- _EXERCISE BRIEF_: Omit all pictures and transcribe only the lines in the entries below that run from the line with "AC120V仕様をAC100Vで作動させる" through the line with "Mijn Renovatie: Tips en Advies".

- _TASK INPUTS_:
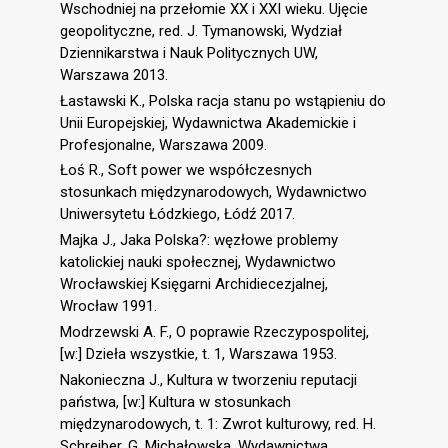
Wschodniej na przełomie XX i XXI wieku. Ujęcie
geopolityczne, red. J. Tymanowski, Wydział
Dziennikarstwa i Nauk Politycznych UW,
Warszawa 2013.
Łastawski K., Polska racja stanu po wstąpieniu do
Unii Europejskiej, Wydawnictwa Akademickie i
Profesjonalne, Warszawa 2009.
Łoś R., Soft power we współczesnych
stosunkach międzynarodowych, Wydawnictwo
Uniwersytetu Łódzkiego, Łódź 2017.
Majka J., Jaka Polska?: węzłowe problemy
katolickiej nauki społecznej, Wydawnictwo
Wrocławskiej Księgarni Archidiecezjalnej,
Wrocław 1991.
Modrzewski A. F., O poprawie Rzeczypospolitej,
[w:] Dzieła wszystkie, t. 1, Warszawa 1953.
Nakonieczna J., Kultura w tworzeniu reputacji
państwa, [w:] Kultura w stosunkach
międzynarodowych, t. 1: Zwrot kulturowy, red. H.
Schreiber, G. Michałowska, Wydawnictwa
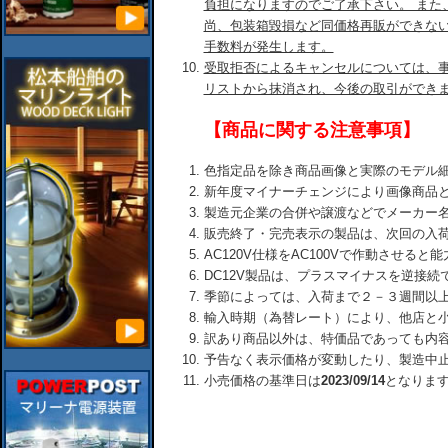
負担になりますのでご了承下さい。 また
尚、包装箱毀損など同価格再販ができな
手数料が発生します。
受取拒否によるキャンセルについては、
リストから抹消され、今後の取引ができ
【商品に関する注意事項】
色指定品を除き商品画像と実際のモデル
新年度マイナーチェンジにより画像商品
製造元企業の合併や譲渡などでメーカー
販売終了・完売表示の製品は、次回の入
AC120V仕様をAC100Vで作動させる
DC12V製品は、プラスマイナスを逆接
季節によっては、入荷まで２－３週間以
輸入時期（為替レート）により、他店と
訳あり商品以外は、特価品であっても内
予告なく表示価格が変動したり、製造中
小売価格の基準日は
2023/09/14
となりま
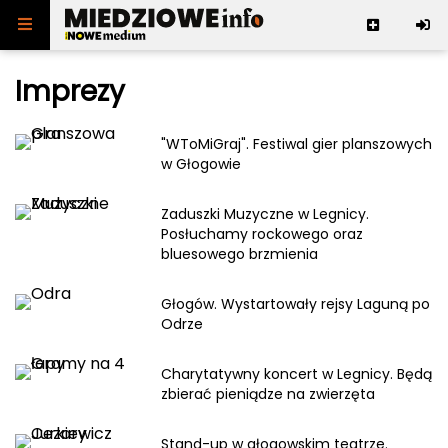
Skip to content
Imprezy
NoweMedium
Dolnośląskie
"WToMiGraj". Festiwal gier planszowych
Wiadomości
w Głogowie
Dla turysty
COVID-19
Polityka
Zaduszki Muzyczne w Legnicy.
Leksykon
Atrakcje
Biznes
Posłuchamy rockowego oraz
Gastronomia
Redakcja
Ludzie
bluesowego brzmienia
Inwestycje
Instytucje
Górnictwo
Serwis
Zgłoś newsa
Atrakcje turystyczne
Głogów. Wystartowały rejsy Laguną po
Sport
Kontakt
Regulamin
Odrze
Kultura
Reklama
Polityka prywatności
Popkultura
Mapa strony
Charytatywny koncert w Legnicy. Będą
Imprezy
Kanały RSS
zbierać pieniądze na zwierzęta
Społeczeństwo
Sprawy społeczne
Stand-up w głogowskim teatrze.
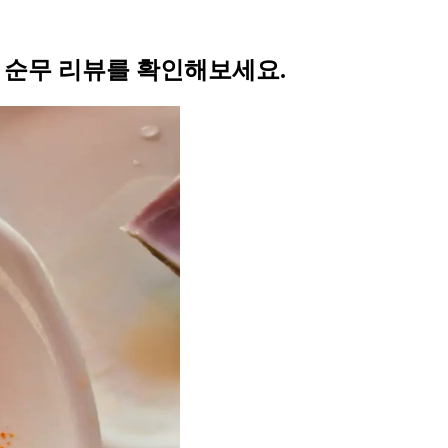
의 순무 리뷰를 확인해보세요.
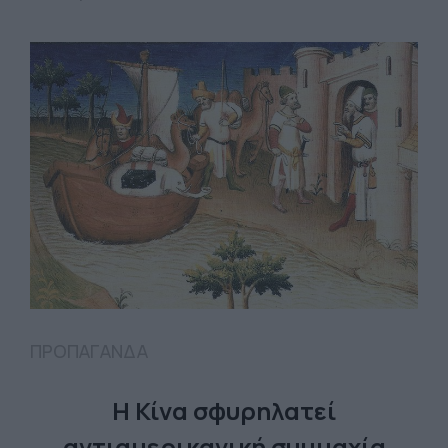
ΠΡΟΠΑΓΑΝΔΑ
Η Κίνα σφυρηλατεί
αντιαμερικανική συμμαχία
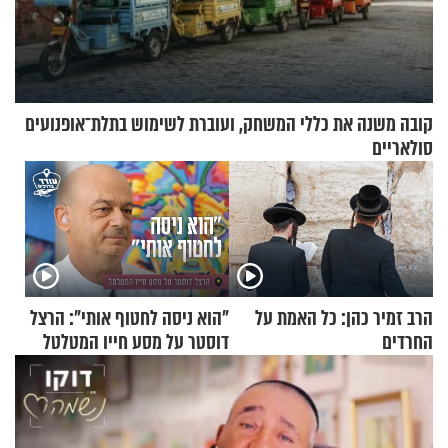
קובה משנה את כללי המשחק, ועוברת לשימוש בתלת־אופנועים
סולאריים
הרב זמיר כהן: כל האמת על
"הוא ניסה לחטוף אותי": הרצל
החרדים
דוסטר על מסע חייו המטלטל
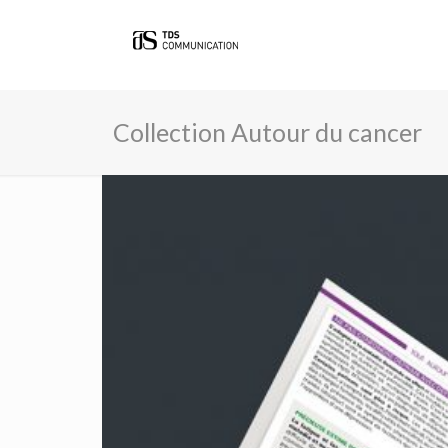
Collection Autour du cancer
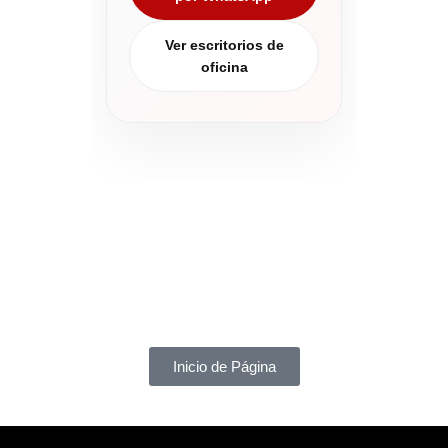
Ver escritorios de
oficina
Inicio de Página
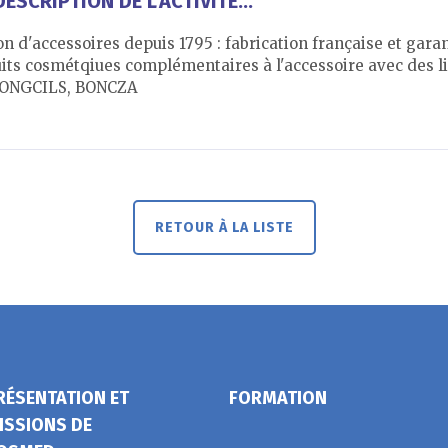
ESCRIPTION DE L’ACTIVITÉ...
on d'accessoires depuis 1795 : fabrication française et gara
uits cosmétqiues complémentaires à l'accessoire avec des l
LONGCILS, BONCZA
RETOUR À LA LISTE
RÉSENTATION ET
FORMATION
ISSIONS DE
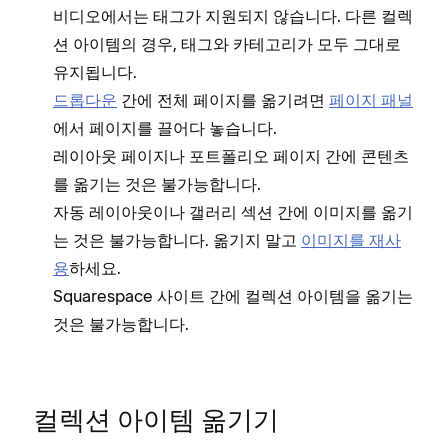
비디오에서는 태그가 지원되지 않습니다. 다른 컬렉
션 아이템의 경우, 태그와 카테고리가 모두 그대로
유지됩니다.
드롭다운
간에 전체 페이지를 옮기려면
페이지 패널
합
에서 페이지를 끌어다 놓습니다.
S
레이아웃 페이지나 포트폴리오 페이지 간에 콘텐츠
를 옮기는 것은 불가능합니다.
자동 레이아웃이나 갤러리 섹션 간에 이미지를 옮기
는 것은 불가능합니다. 옮기지 말고
이미지를 재사
용
하세요.
Squarespace 사이트 간에 컬렉션 아이템을 옮기는
것은 불가능합니다.
컬렉션 아이템 옮기기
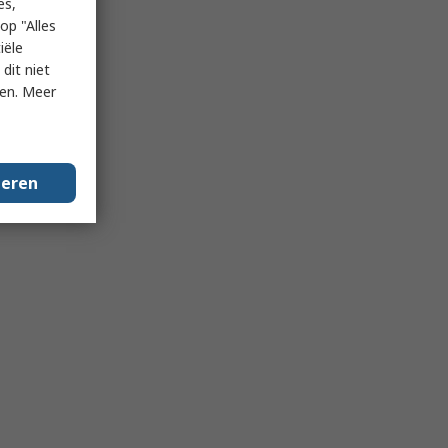
es,
op "Alles
iële
dit niet
ken. Meer
geren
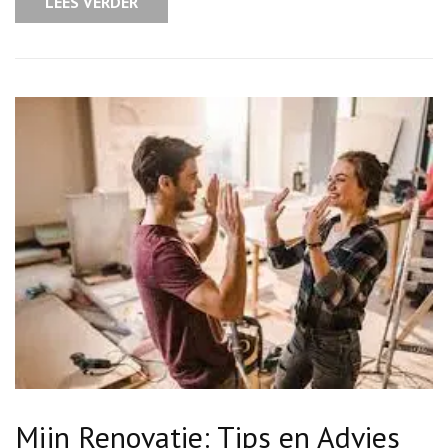
LEES VERDER
Tarieven
Mijn Renovatie: Tips en Advies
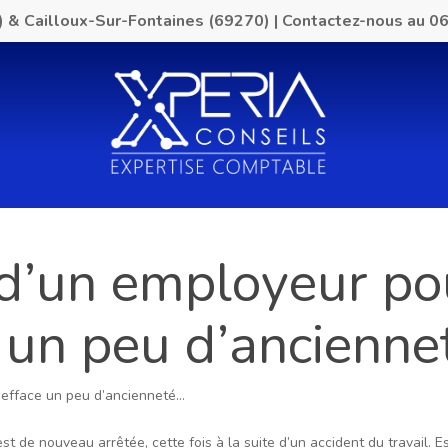
) & Cailloux-Sur-Fontaines (69270)
|
Contactez-nous au
06
e d’un employeur po
 un peu d’ancienne
e efface un peu d’ancienneté…
t de nouveau arrêtée, cette fois à la suite d’un accident du travail. Es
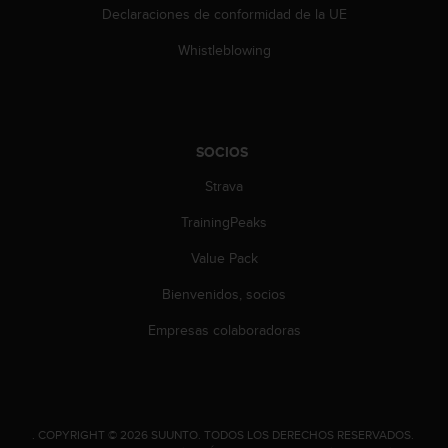
e
Declaraciones de conformidad de la UE
n
E
Whistleblowing
E
.
U
U
SOCIOS
.
e
Strava
n
e
TrainingPeaks
l
Value Pack
+
1
Bienvenidos, socios
8
5
Empresas colaboradoras
5
2
5
8
0
.
COPYRIGHT © 2026 SUUNTO.
TODOS LOS DERECHOS RESERVADOS.
9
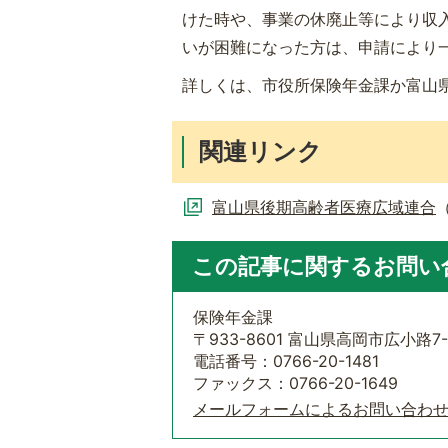
けた時や、事業の休廃止等により収
いが困難になった方は、申請により
詳しくは、市役所保険年金課か富山
関連リンク
富山県後期高齢者医療広域連合
この記事に関するお問い
保険年金課
〒933-8601 富山県高岡市広小路7-
電話番号：0766-20-1481
ファックス：0766-20-1649
メールフォームによるお問い合わ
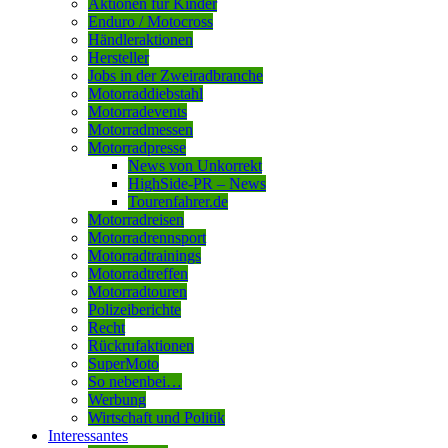
Aktionen für Kinder
Enduro / Motocross
Händleraktionen
Hersteller
Jobs in der Zweiradbranche
Motorraddiebstahl
Motorradevents
Motorradmessen
Motorradpresse
News von Unkorrekt
HighSide-PR – News
Tourenfahrer.de
Motorradreisen
Motorradrennsport
Motorradtrainings
Motorradtreffen
Motorradtouren
Polizeiberichte
Recht
Rückrufaktionen
SuperMoto
So nebenbei…
Werbung
Wirtschaft und Politik
Interessantes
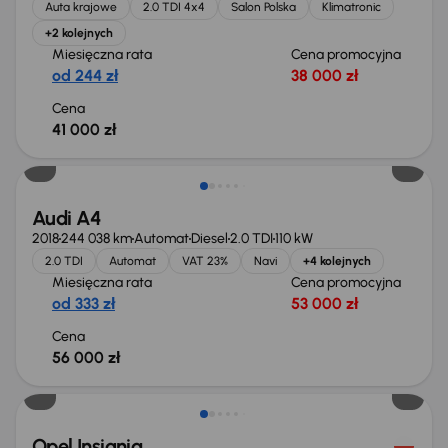
Auta krajowe
2.0 TDI 4x4
Salon Polska
Klimatronic
+2 kolejnych
Miesięczna rata
Cena promocyjna
od 244 zł
38 000 zł
Cena
41 000 zł
Możliwość odliczenia VAT
Audi A4
2018
244 038 km
Automat
Diesel
2.0 TDI
110 kW
2.0 TDI
Automat
VAT 23%
Navi
+4 kolejnych
Miesięczna rata
Cena promocyjna
od 333 zł
53 000 zł
Cena
56 000 zł
Taniej o 1 000 zł
Opel Insignia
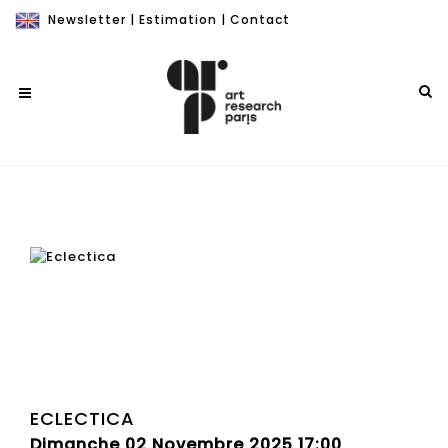
Newsletter
|
Estimation
|
Contact
ECLECTICA
Dimanche 02 Novembre 2025 17:00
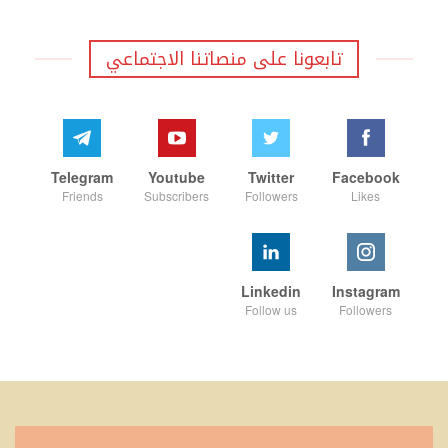
تابعونا على منصاتنا الاجتماعي
Telegram
Youtube
Twitter
Facebook
Friends
Subscribers
Followers
Likes
Linkedin
Instagram
Follow us
Followers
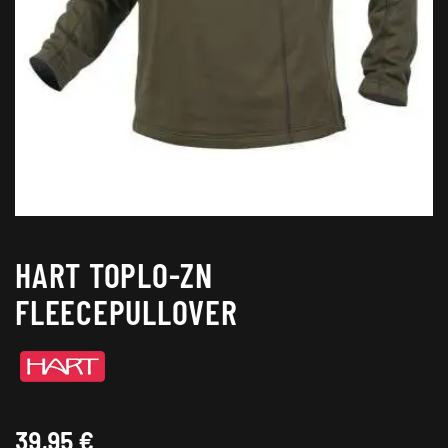
HART TOPLO-ZN
FLEECEPULLOVER
39,95
€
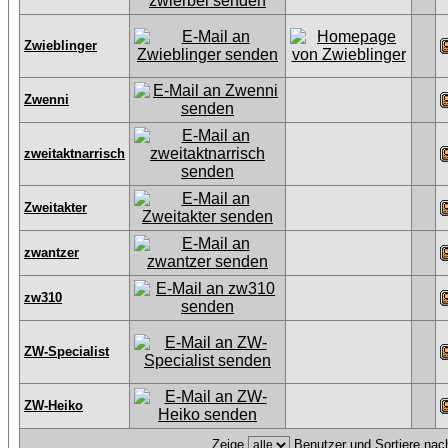
Zwieblinger
Zwenni
zweitaktnarrisch
Zweitakter
zwantzer
zw310
ZW-Specialist
ZW-Heiko
Zeige
Benutzer und Sortiere na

- _FINISHED EXERCISE_:
AC120V仕様をAC100Vで作動させる
DC12V製品は、プラスマイナスを逆接
季節によっては、入荷まで２－３週間以
輸入時期（為替レート）により、他店と
訳あり商品以外は、特価品であっても内
予告なく表示価格が変動したり、製造中
小売価格の基準日は
2023/09/14
となりま
Skip to content
Imprezy
NoweMedium
Dolnośląskie
"WToMiGraj". Festiwal gier planszowych
Wiadomości
w Głogowie
Dla turysty
COVID-19
Polityka
Zaduszki Muzyczne w Legnicy.
Leksykon
Atrakcje
Biznes
Posłuchamy rockowego oraz
Gastronomia
Redakcja
Ludzie
bluesowego brzmienia
Inwestycje
Instytucje
Górnictwo
Serwis
Zgłoś newsa
Atrakcje turystyczne
Głogów. Wystartowały rejsy Laguną po
Sport
Kontakt
Regulamin
Odrze
Kultura
Reklama
Polityka prywatności
Popkultura
Mapa strony
Charytatywny koncert w Legnicy. Będą
Imprezy
Kanały RSS
zbierać pieniądze na zwierzęta
Społeczeństwo
Sprawy społeczne
Stand-up w głogowskim teatrze.
의 순무 리뷰를 확인해보세요.
ΠΡΟΠΑΓΑΝΔΑ
Η Κίνα σφυρηλατεί
αντιαμερικανική συμμαχία
קובה משנה את כללי המשחק, ועוברת לשימוש בתלת־אופנועים
סולאריים
הרב זמיר כהן: כל האמת על
"הוא ניסה לחטוף אותי": הרצל
החרדים
דוסטר על מסע חייו המטלטל
Collection Autour du cancer
Ver escritorios de
oficina
Inicio de Página
ESCRIPTION DE L’ACTIVITÉ...
on d'accessoires depuis 1795 : fabrication française et gara
uits cosmétqiues complémentaires à l'accessoire avec des l
LONGCILS, BONCZA
RETOUR À LA LISTE
RÉSENTATION ET
FORMATION
ISSIONS DE
비디오에서는 태그가 지원되지 않습니다. 다른 컬렉
션 아이템의 경우, 태그와 카테고리가 모두 그대로
유지됩니다.
드롭다운
간에 전체 페이지를 옮기려면
페이지 패널
합
에서 페이지를 끌어다 놓습니다.
S
레이아웃 페이지나 포트폴리오 페이지 간에 콘텐츠
를 옮기는 것은 불가능합니다.
자동 레이아웃이나 갤러리 섹션 간에 이미지를 옮기
는 것은 불가능합니다. 옮기지 말고
이미지를 재사
용
하세요.
Squarespace 사이트 간에 컬렉션 아이템을 옮기는
것은 불가능합니다.
컬렉션 아이템 옮기기
es,
op "Alles
iële
dit niet
ken. Meer
geren
LEES VERDER
Tarieven
Mijn Renovatie: Tips en Advies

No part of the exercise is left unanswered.